Durante años, uno de mis buenos propósitos de año nuevo fue crear una obra nueva, ser original. Este año lo he descartado, y no porque no vaya a crear, sino porque quiero deshacerme de un yugo inútil. Al igual que el éxito y la productividad, la originalidad es una de las muchas trampas mentales que definen la época en que vivimos. Llevamos más de dos siglos obsesionados con la originalidad, pero es una fijación romántica sin la cual la humanidad se las apañó durante milenios. Ahora esta obsesión nos empuja a buscar la creatividad a toda costa, con resultados a menudo irónicos, más que nada porque, como dice Om Malik, estamos interconectados como nunca y ya no quedan vacíos en los que engendrar.

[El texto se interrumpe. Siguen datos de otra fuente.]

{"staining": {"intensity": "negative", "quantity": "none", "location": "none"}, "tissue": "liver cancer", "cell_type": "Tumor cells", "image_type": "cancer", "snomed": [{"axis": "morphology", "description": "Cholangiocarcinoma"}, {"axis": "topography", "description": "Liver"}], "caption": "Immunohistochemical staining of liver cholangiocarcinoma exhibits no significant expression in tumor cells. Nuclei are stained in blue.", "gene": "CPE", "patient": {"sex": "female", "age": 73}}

Da igual lo difícil que sea alcanzar la originalidad: hay que meditar si vale la pena intentarlo.
El mejor símil que he encontrado para resolver la cuestión me lo ha proporcionado mi hermano, que es cantante de ópera barroca. Como muchos intérpretes de música antigua, mi hermano pasa gran parte de su tiempo estudiando partituras y libretos que llevan acumulando polvo desde la Revolución Francesa. Uno de los aspectos más interesantes de su trabajo es que a menudo interpreta por primera vez arias que jamás tuvieron estreno, o que lo tuvieron hace muchísimo tiempo. No está creando sensu stricto, sino recreando. En ocasiones se ve obligado a hacer de restaurador y llenar huecos dejados por los compositores originales o por el tiempo. La suya es creación derivativa, consciente de sus orígenes.
El músico clásico, con su respeto hacia la tradición y la ejecución fiel de lo que hay en la partitura, me recuerda al artesano japonés en su taller, que perfecciona a través de centenares de iteraciones una misma receta hasta conseguir objetos impecables. También me recuerda a empresas como Apple o Volkswagen, que interpretan composiciones existentes -el ordenador, el coche- con una perfección que no suele encontrarse en otros fabricantes. Lo que hace únicas empresas así no es la originalidad, sino la ejecución de las piezas. Quien plagia, por otro lado, toca de oído: su ejecución carece de sustancia. Es el caso de los clones de Xiaomi; si Apple es Arthur Rubinstein, Xiaomi es Richard Clayderman.
La importancia de la ejecución por encima de la originalidad se comprueba al repasar la historia de la tecnología, que rebosa de inventos que fracasaron por una ejecución pobre. Aspectos como el marketing o la calidad tienen poco que ver con la imagen romántica del inventor, del creador puro encerrado en su cabaña o en un garaje, pero son los elementos que finalmente determinan el éxito de una empresa. Y al igual que la interpretación de una aria requiere mucha creatividad, lo mismo ocurre con el diseño de un producto de consumo: el mito de la originalidad nos ha acostumbrado a pensar que la imitación y la reproducción carecen de mérito, cuando en realidad son actos creativos de primer orden.